Task description:
Print back each record unchanged, without pictures.

Material to process:
#####
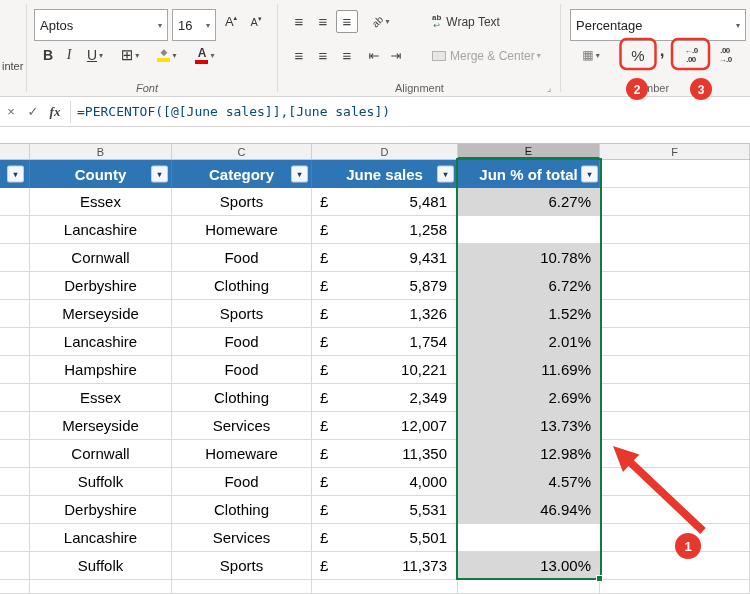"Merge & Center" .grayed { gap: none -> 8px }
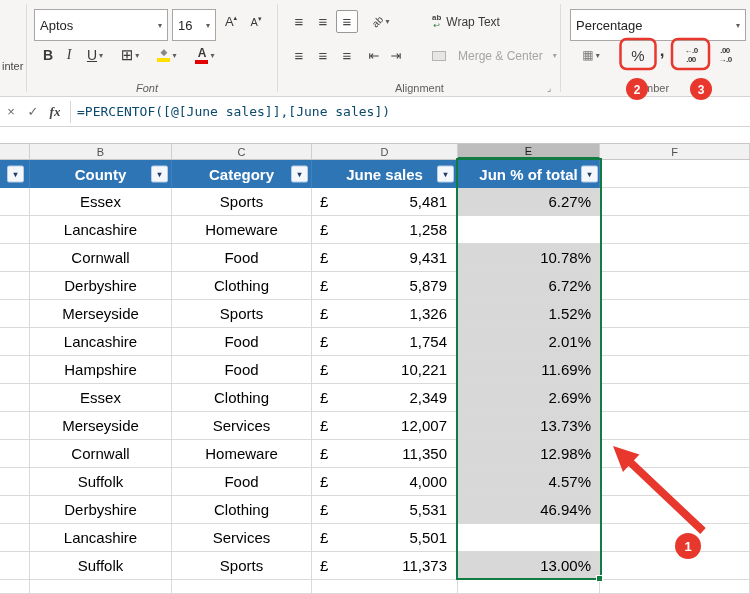"=PERCENTOF([@[June sales]],[June sales])" .formula-text { color: #0c4a6e -> #be185d }
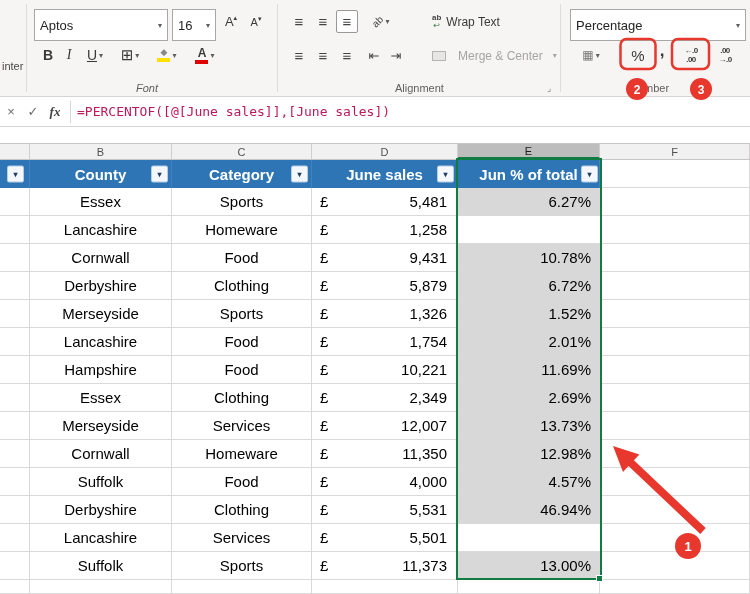"1.44%" div.td { html: none -> <div>1.44%</div> }
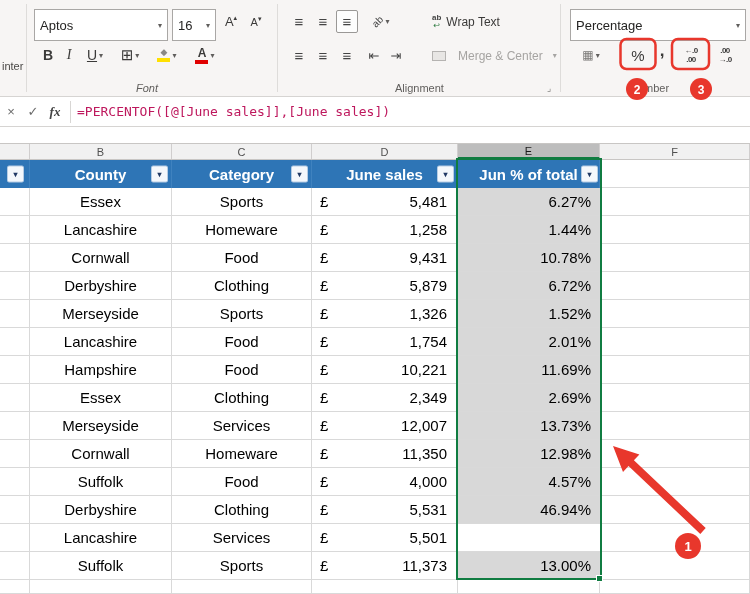"11.69%" div.td { text: 11.69% -> 24.50% }
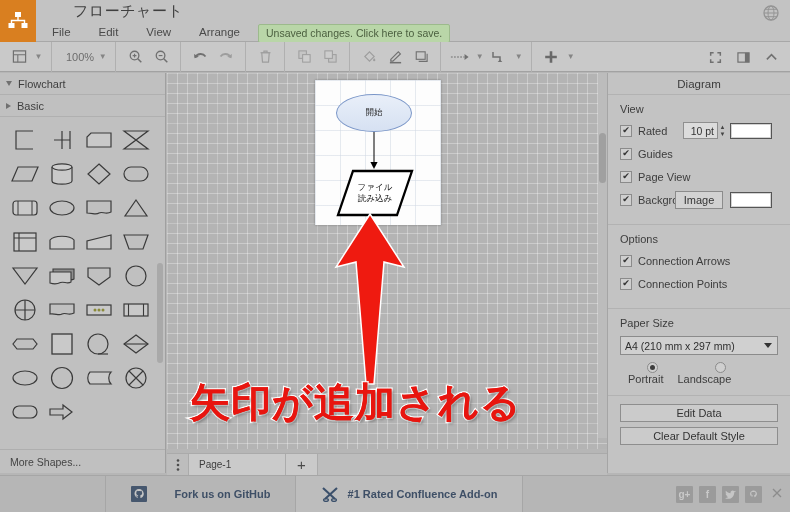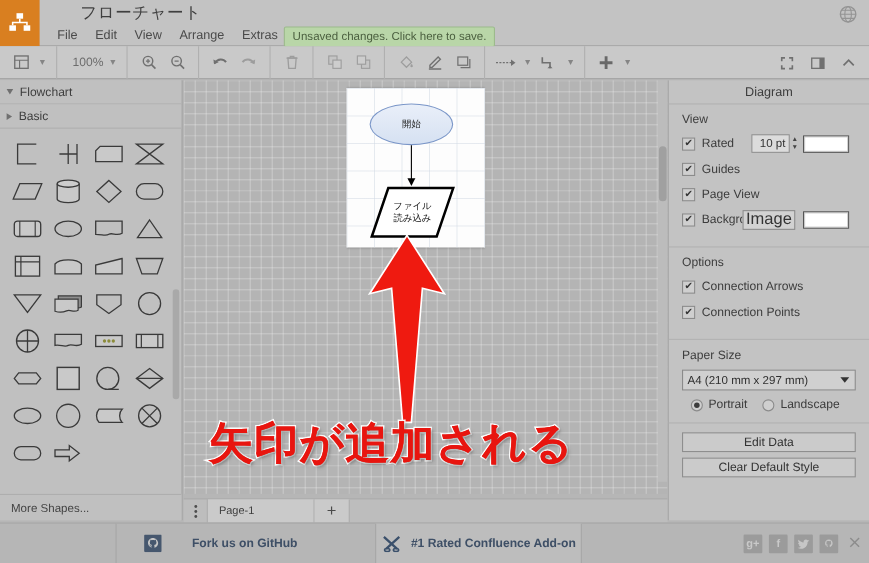"File" .menubar { gap: 0px -> 12px }
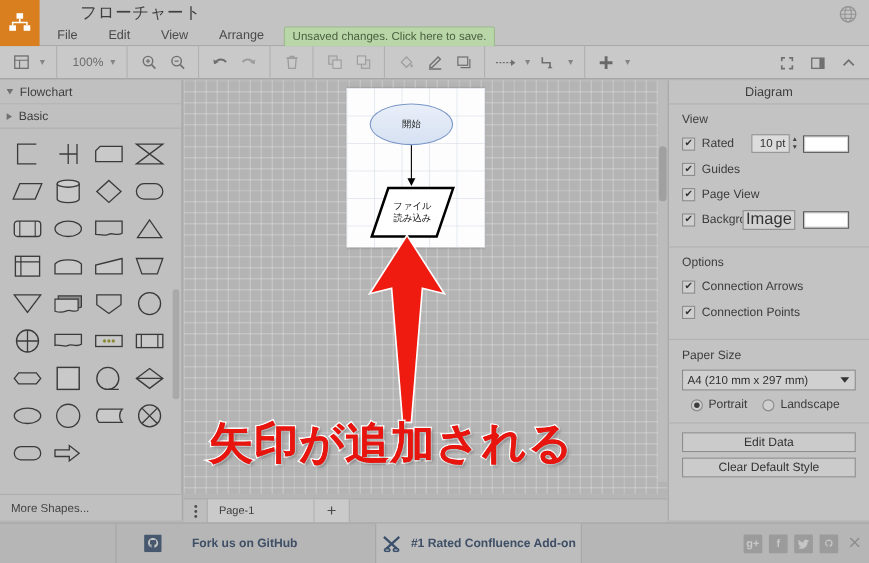"Image" .img-btn { font-size: 15px -> 11px }
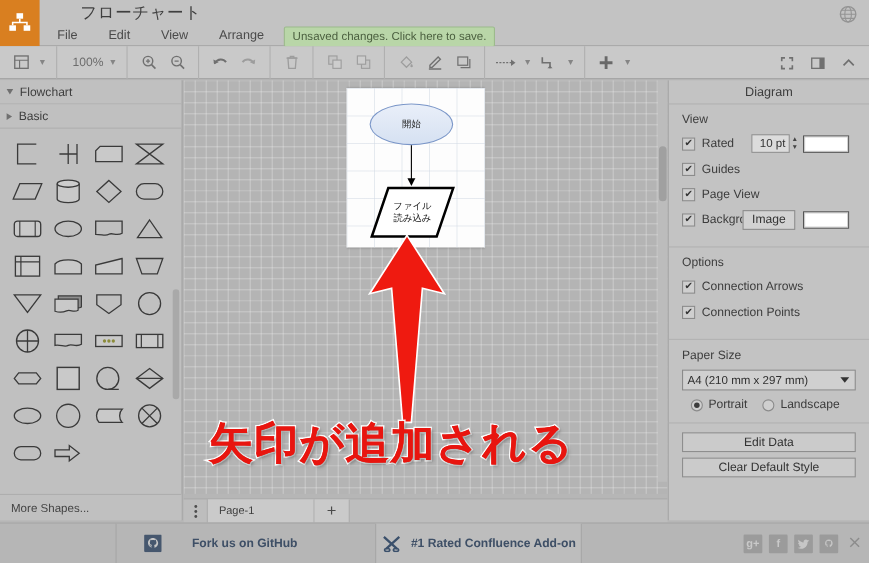"Portrait" .radio-item { flex-direction: none -> column }
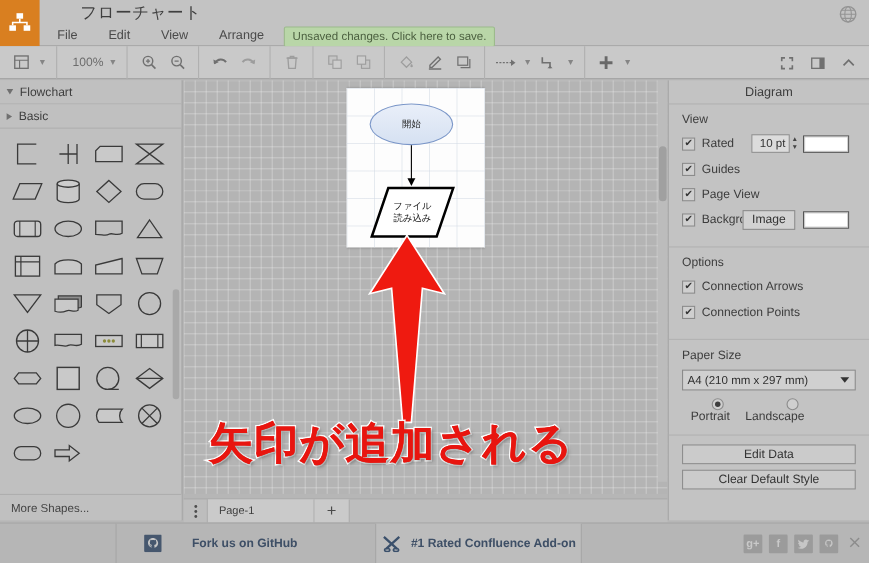"#1 Rated Confluence Add-on" .foot-cell.c { margin-left: 46px -> none; width: 188px -> 228px }
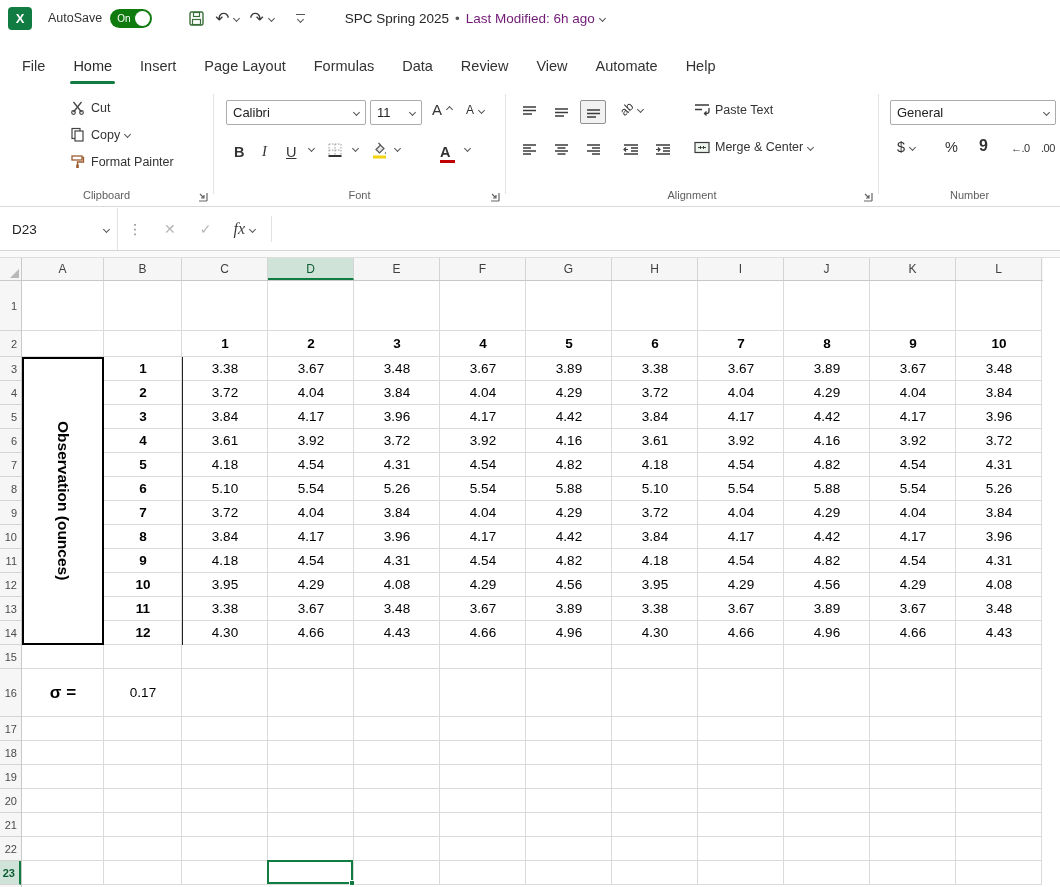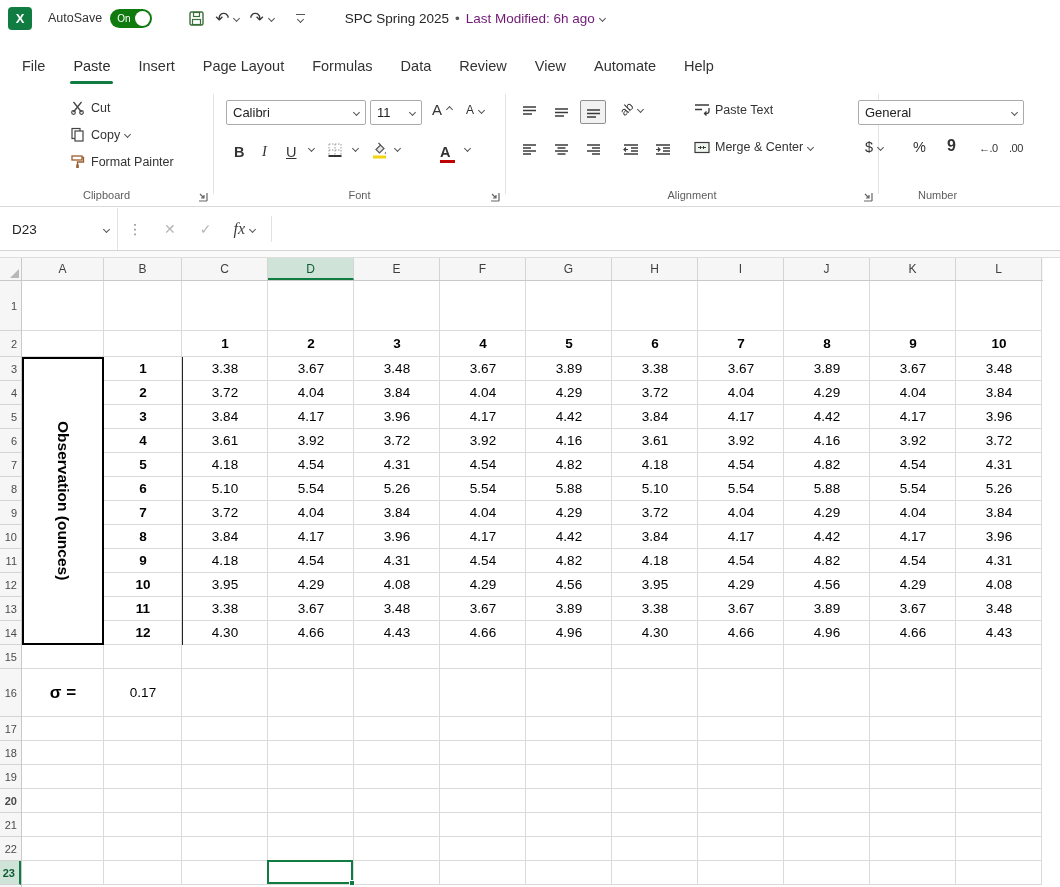"Paste" div.mitem { text: Paste -> Home }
#####
Your response:
"Merge & Center" .grayed { gap: none -> 8px }
"=PERCENTOF([@[June sales]],[June sales])" .formula-text { color: #0c4a6e -> #be185d }
"1.44%" div.td { html: none -> <div>1.44%</div> }
"11.69%" div.td { text: 11.69% -> 24.50% }
"File" .menubar { gap: 0px -> 12px }
"Image" .img-btn { font-size: 15px -> 11px }
"Portrait" .radio-item { flex-direction: none -> column }
"#1 Rated Confluence Add-on" .foot-cell.c { margin-left: 46px -> none; width: 188px -> 228px }
"Paste" div.mitem { text: Paste -> Home }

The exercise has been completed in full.